Don’t Ask/Don’t Tell is finally dead, 20 years after Bill Clinton permitted the religious right to turn its vindictive gaze on gay and lesbian soldiers. The policy was always a shambles and a fraud. It achieved the precise opposite of its promise: that prudent silence would be respected and that no one who kept his sexual orientation to him or herself would be bothered.
Almost immediately after enactment, gay advocates reported that the military services were engaged in a frantic witch hunt to root out suspected homos; thousands of lives were wrecked. Even when the country desperately needed language and other specialists after 9/11, the vigilantes continued to probe the private lives of the troops, looking for signs of forbidden, same-sex amours.
It was guaranteed that plenty would be found given the enormous appeal of the same-sex lifestyle typical of military service. All the intrusive campaigns to pretend that there were no fags and dykes in uniform were pointless and doomed to fail, but the pretense was important to preserve the military mystique and provide plenty of red meat to Christian fanatics in military careers.
‘There are no homosexuals in the Navy’, said a gay acquaintance of mine in the 1970s after serving two years himself and, by his own description, ‘fucking everything that moved’ during his posting to the Philippines. DA/DT didn’t change that, but it did energize the commissars eager to harass those whom they suspected. Like all thought control systems, it could not wipe out homosexuality or dissident impulses, but it could suppress and pervert them and terrorize people into neurotic doublethink.
Obama will get some credit for the abolition of DA/DT, which he does not deserve. The true heroes of the repeal are its victims and the many advocates, from the late Leonard Matlovich to Dan Choi, who refused to be silenced and refused to give up during decades of abuse from the reactionaries and weaseling non-support from their supposed Democratic allies.
In typical fashion Obama stood aside while the social forces favoring repeal gathered force and overcame their adversaries. Things were ‘trending in the direction’ of repeal, Obama notoriously commented when asked why there had been no movement on the issue for the first two years of his presidency. As Maureen Dowd commented: Really inspiring, dude.
Unlike Ronald Reagan, one of Obama’s admired predecessors, who used his first days in office to fire union members with a stroke of the pen, Obama was unwilling to take unilateral action.
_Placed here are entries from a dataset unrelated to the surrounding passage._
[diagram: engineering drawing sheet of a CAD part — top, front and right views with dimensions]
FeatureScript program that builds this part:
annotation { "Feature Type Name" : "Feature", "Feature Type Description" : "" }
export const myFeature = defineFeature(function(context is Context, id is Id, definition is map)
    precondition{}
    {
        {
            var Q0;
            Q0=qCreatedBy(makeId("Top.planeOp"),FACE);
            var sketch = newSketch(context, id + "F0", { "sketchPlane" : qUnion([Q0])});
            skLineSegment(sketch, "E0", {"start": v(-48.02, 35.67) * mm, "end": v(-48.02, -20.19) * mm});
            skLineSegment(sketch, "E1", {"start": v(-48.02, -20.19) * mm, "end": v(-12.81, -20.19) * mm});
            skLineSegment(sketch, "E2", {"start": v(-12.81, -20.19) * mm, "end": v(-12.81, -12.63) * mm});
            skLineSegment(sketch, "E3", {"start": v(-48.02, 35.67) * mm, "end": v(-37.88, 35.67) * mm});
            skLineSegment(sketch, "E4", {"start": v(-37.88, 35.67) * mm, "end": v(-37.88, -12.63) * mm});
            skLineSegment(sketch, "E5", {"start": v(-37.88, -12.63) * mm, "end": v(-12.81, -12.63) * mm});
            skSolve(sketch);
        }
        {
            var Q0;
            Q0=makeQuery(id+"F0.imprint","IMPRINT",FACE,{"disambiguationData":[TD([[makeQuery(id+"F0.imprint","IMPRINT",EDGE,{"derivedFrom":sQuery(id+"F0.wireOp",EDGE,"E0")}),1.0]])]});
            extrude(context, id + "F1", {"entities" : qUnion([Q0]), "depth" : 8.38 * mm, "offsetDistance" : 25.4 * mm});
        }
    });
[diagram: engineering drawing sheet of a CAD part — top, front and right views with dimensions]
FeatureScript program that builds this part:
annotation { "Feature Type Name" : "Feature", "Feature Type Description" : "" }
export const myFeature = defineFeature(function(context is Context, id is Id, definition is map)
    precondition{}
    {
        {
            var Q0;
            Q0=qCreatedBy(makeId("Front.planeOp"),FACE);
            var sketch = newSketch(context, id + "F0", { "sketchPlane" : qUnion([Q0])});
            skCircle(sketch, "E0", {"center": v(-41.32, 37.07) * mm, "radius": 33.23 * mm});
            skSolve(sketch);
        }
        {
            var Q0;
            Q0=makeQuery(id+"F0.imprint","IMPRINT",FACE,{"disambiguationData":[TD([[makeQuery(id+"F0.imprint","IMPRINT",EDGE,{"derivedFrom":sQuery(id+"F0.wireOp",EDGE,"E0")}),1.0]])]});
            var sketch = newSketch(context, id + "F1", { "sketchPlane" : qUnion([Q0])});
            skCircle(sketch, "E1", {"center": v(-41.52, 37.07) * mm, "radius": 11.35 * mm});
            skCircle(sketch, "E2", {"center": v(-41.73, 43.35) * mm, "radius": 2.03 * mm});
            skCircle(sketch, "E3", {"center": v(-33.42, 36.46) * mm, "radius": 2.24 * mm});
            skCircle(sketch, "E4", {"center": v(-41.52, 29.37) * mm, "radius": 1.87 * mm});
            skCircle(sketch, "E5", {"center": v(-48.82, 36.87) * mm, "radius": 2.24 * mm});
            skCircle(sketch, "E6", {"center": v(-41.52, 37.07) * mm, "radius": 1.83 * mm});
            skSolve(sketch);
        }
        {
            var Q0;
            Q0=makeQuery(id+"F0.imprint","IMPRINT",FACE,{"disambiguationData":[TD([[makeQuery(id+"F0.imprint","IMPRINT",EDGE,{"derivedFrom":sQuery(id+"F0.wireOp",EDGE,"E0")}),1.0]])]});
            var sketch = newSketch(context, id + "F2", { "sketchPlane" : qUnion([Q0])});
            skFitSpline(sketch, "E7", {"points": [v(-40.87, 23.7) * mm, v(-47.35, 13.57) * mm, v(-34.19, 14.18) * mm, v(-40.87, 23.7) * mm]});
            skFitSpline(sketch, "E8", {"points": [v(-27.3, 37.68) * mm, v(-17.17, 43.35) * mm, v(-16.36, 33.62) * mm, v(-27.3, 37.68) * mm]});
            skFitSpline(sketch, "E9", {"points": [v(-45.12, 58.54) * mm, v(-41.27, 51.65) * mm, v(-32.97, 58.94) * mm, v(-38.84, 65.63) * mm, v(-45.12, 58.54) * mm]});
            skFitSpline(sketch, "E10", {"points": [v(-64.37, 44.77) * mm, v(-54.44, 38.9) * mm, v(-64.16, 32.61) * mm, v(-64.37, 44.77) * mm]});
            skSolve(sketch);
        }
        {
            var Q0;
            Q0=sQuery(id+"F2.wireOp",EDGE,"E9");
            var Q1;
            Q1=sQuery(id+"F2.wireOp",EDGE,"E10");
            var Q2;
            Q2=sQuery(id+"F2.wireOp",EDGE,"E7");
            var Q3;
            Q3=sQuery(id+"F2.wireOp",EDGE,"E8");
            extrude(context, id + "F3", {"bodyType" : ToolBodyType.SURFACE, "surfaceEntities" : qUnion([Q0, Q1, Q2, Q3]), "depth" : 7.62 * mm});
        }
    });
Instead, he waited until the uniformed services themselves had grown tired of the failed policy and allowed it to collapse.
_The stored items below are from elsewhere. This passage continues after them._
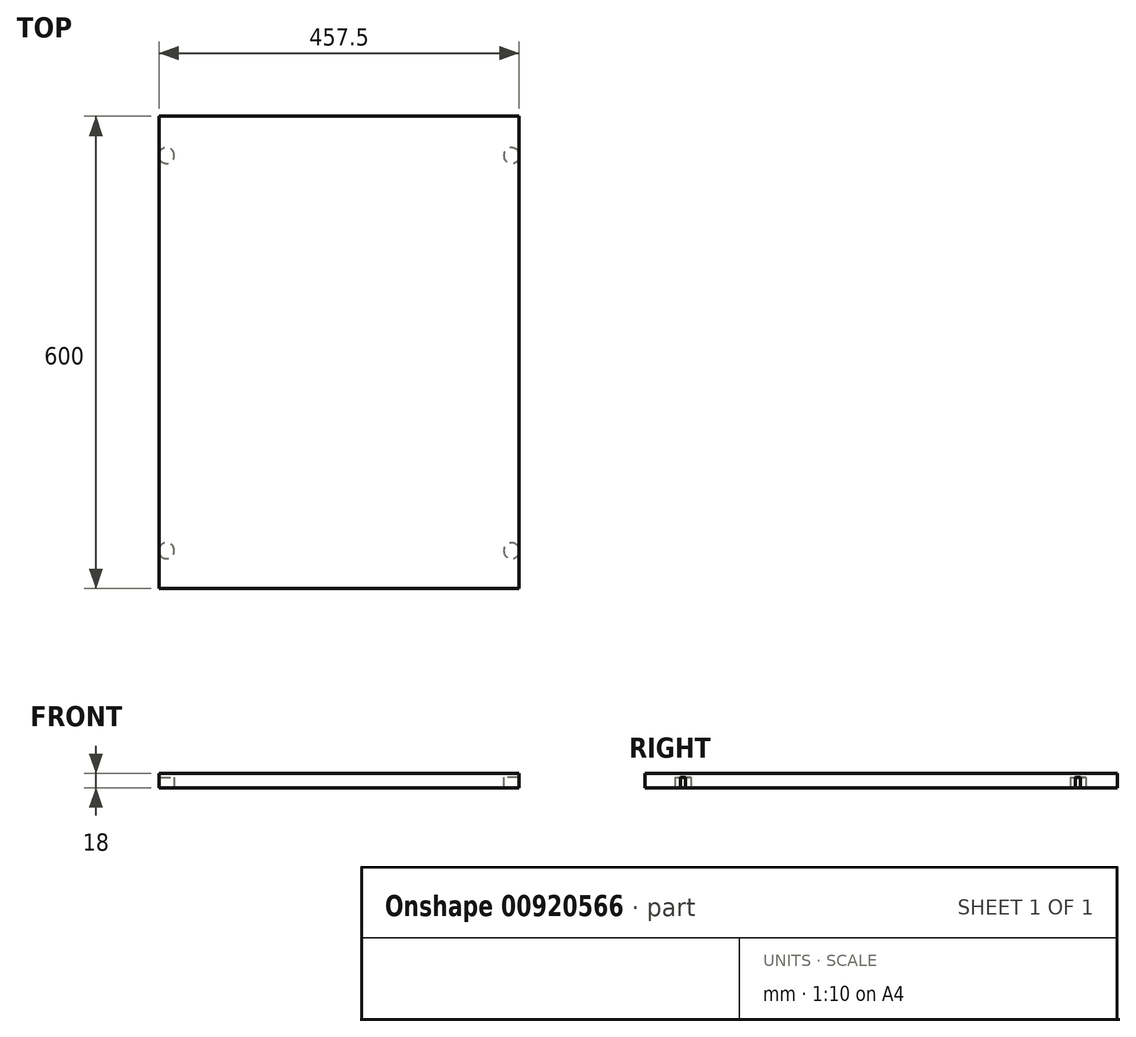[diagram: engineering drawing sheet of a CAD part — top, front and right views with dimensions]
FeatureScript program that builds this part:
annotation { "Feature Type Name" : "Feature", "Feature Type Description" : "" }
export const myFeature = defineFeature(function(context is Context, id is Id, definition is map)
    precondition{}
    {
        {
            var Q0;
            Q0=qCreatedBy(makeId("Top.planeOp"),FACE);
            var sketch = newSketch(context, id + "F0", { "sketchPlane" : qUnion([Q0])});
            skLineSegment(sketch, "E0.bottom", {"start": v(228.75, -300) * mm, "end": v(-228.75, -300) * mm});
            skLineSegment(sketch, "E0.top", {"start": v(228.75, 300) * mm, "end": v(-228.75, 300) * mm});
            skLineSegment(sketch, "E0.left", {"start": v(228.75, -300) * mm, "end": v(228.75, 300) * mm});
            skLineSegment(sketch, "E0.right", {"start": v(-228.75, -300) * mm, "end": v(-228.75, 300) * mm});
            skPoint(sketch, "E0.middle", {"position": v(0, 0) * mm});
            skSolve(sketch);
        }
        {
            var Q0;
            Q0=qSketchRegion(id+"F0",true);
            extrude(context, id + "F1", {"entities" : qUnion([Q0]), "depth" : 18 * mm, "offsetDistance" : 25 * mm, "symmetric" : true});
        }
        {
            var Q0;
            Q0=makeQuery(id+"F1.opExtrude","CAP_FACE",FACE,{"disambiguationData":[OSD([sQuery(id+"F0.wireOp",EDGE,"E0.bottom"),sQuery(id+"F0.wireOp",EDGE,"E0.top"),sQuery(id+"F0.wireOp",EDGE,"E0.left"),sQuery(id+"F0.wireOp",EDGE,"E0.right")])],"isStart":true});
            var sketch = newSketch(context, id + "F2", { "sketchPlane" : qUnion([Q0])});
            skCircle(sketch, "E1", {"center": v(-219.25, 252) * mm, "radius": 10 * mm});
            skCircle(sketch, "E2.0.1.0", {"center": v(-219.25, -250) * mm, "radius": 10 * mm});
            skCircle(sketch, "E2.1.0.0", {"center": v(219.25, 252) * mm, "radius": 10 * mm});
            skCircle(sketch, "E2.1.1.0", {"center": v(219.25, -250) * mm, "radius": 10 * mm});
            skLineSegment(sketch, "E2.direction2", {"start": v(-219.25, 252) * mm, "end": v(-219.25, -250) * mm, "construction": true});
            skSolve(sketch);
        }
        {
            var Q0;
            Q0=qSketchRegion(id+"F2",true);
            extrude(context, id + "F3", {"entities" : qUnion([Q0]), "operationType" : NewBodyOperationType.REMOVE, "oppositeDirection" : true, "depth" : 13 * mm, "offsetDistance" : 25 * mm});
        }
    });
There is nothing admirable about the way the country has shucked off this disaster; all the political leadership has played an appalling role, from smiling Bill Clinton who creating it when he signed off on official discrimination in 1993 to demented John McCain and his strutting colleagues now eager to collect their revenge.
The men and women who demanded their dignity and rights and battled them all into submission should not share the achievement with anybody.